At first glance this work inevitably brings to mind classic feminist notions about the objectification of woman by the male gaze. The woman is thrust away into abstract space, dandled there on his voracious stare like a ping-pong ball on a jet of water, her body controlled, cancelled out, mummified except for those functions relevant to male gratification. The more you look, though, the more you become aware that there is something much more ambiguous going on. You begin to wonder who has the power here, if anyone? Who is creating whose reality?
The man, it’s true, seems grounded, firmly based, but who’s to say he’s not simply flattened and defeated? He grips the stilts as if wielding a diviner’s rods, but he may be simply grasping for what might at any moment stride purposefully away from him on its own business.
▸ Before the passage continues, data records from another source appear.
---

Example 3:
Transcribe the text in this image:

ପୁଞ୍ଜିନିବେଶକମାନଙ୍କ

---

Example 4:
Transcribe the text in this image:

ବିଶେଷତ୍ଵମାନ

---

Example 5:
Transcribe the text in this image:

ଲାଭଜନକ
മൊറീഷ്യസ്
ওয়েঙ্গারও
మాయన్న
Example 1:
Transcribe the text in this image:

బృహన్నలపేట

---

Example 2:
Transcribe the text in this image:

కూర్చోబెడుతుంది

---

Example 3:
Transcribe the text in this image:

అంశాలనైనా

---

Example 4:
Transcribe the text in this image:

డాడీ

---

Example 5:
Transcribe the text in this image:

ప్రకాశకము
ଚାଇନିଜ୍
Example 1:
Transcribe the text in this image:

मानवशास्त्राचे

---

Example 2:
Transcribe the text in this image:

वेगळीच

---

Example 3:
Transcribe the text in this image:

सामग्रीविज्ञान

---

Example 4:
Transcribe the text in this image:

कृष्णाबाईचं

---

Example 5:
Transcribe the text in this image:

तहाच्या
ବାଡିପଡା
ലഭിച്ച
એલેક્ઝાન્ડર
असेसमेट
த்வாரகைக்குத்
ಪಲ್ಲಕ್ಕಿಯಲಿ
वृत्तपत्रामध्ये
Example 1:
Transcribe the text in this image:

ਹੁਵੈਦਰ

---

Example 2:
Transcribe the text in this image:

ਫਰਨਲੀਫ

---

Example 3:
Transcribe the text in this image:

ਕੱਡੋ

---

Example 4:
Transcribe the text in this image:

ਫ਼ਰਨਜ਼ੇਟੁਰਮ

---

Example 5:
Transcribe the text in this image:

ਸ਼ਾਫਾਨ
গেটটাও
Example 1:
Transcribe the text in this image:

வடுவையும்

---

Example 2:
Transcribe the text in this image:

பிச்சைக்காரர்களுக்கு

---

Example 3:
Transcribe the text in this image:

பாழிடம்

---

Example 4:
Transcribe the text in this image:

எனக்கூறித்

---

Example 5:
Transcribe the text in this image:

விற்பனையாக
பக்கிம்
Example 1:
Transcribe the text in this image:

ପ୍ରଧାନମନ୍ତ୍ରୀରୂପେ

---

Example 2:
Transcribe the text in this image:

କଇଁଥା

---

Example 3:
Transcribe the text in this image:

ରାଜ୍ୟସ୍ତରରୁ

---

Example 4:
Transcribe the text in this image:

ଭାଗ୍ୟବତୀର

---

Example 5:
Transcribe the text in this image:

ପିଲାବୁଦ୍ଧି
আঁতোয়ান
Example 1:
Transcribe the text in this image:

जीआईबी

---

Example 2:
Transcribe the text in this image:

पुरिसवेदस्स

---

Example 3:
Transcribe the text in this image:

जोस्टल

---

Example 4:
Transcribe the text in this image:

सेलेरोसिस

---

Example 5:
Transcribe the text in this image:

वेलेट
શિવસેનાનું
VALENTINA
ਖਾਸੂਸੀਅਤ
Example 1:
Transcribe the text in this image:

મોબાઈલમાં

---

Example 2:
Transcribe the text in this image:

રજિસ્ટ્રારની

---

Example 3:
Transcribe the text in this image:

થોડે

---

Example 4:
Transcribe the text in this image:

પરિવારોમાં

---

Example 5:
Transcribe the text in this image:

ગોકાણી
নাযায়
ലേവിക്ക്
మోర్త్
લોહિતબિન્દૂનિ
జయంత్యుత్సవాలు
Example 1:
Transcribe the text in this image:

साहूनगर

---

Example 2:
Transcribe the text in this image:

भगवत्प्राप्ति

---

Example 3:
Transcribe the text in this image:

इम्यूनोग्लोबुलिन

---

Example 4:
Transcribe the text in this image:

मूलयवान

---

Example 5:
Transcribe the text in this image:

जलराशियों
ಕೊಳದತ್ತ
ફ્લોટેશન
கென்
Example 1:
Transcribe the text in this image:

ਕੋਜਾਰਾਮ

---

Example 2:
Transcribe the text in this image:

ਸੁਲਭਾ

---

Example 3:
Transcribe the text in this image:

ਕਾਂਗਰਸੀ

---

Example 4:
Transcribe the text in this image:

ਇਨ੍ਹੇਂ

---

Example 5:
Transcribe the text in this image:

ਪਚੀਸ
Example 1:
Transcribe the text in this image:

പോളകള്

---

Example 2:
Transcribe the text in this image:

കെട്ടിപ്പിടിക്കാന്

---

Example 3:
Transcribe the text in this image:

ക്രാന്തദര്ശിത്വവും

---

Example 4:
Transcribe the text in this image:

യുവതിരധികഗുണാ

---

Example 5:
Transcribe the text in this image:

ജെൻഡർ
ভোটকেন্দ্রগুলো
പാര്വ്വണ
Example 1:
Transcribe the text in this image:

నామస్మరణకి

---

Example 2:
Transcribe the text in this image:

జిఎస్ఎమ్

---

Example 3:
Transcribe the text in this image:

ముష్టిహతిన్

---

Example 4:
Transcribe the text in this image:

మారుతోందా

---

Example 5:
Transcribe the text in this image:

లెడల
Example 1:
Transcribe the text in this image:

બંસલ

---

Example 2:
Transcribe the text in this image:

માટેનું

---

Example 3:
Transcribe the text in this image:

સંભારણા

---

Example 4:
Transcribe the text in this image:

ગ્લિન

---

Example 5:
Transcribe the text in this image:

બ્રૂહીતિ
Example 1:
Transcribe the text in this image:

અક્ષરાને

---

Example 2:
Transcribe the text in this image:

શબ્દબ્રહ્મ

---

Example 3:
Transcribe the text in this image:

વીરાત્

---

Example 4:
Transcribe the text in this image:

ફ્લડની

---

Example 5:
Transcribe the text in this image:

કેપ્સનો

The woman is certainly in a precarious position, tottering there on her gigantically high heels, but it’s hard not to imagine her as potentially triumphant, surging up, marvelously balanced, gripped, yes, but free to jump or fly. She stares into the distance, as if listening to far-off music, or to some imperative deep inside herself. Zoned in, locked in, perhaps, to the sexual broadcast, the antagonistic mutuality of transmission and reception passing back and forth along the conduits of the stilts.
Here then, is the helplessly touching, deadly and daft human opera caught at its most irreducibly complex and yet telling moment. Compelling on a purely aesthetic level, this sculpture is also the site for an ever-widening meditation on the nature of human sexuality and much more. It’s the work not only of a dynamic artist, but one who is able to look into the light and the dark places equally, and retain her balance, her wit and her sympathetic breadth. That breadth, the inclusivity of this art, is as impressive finally as its energy and aesthetic force.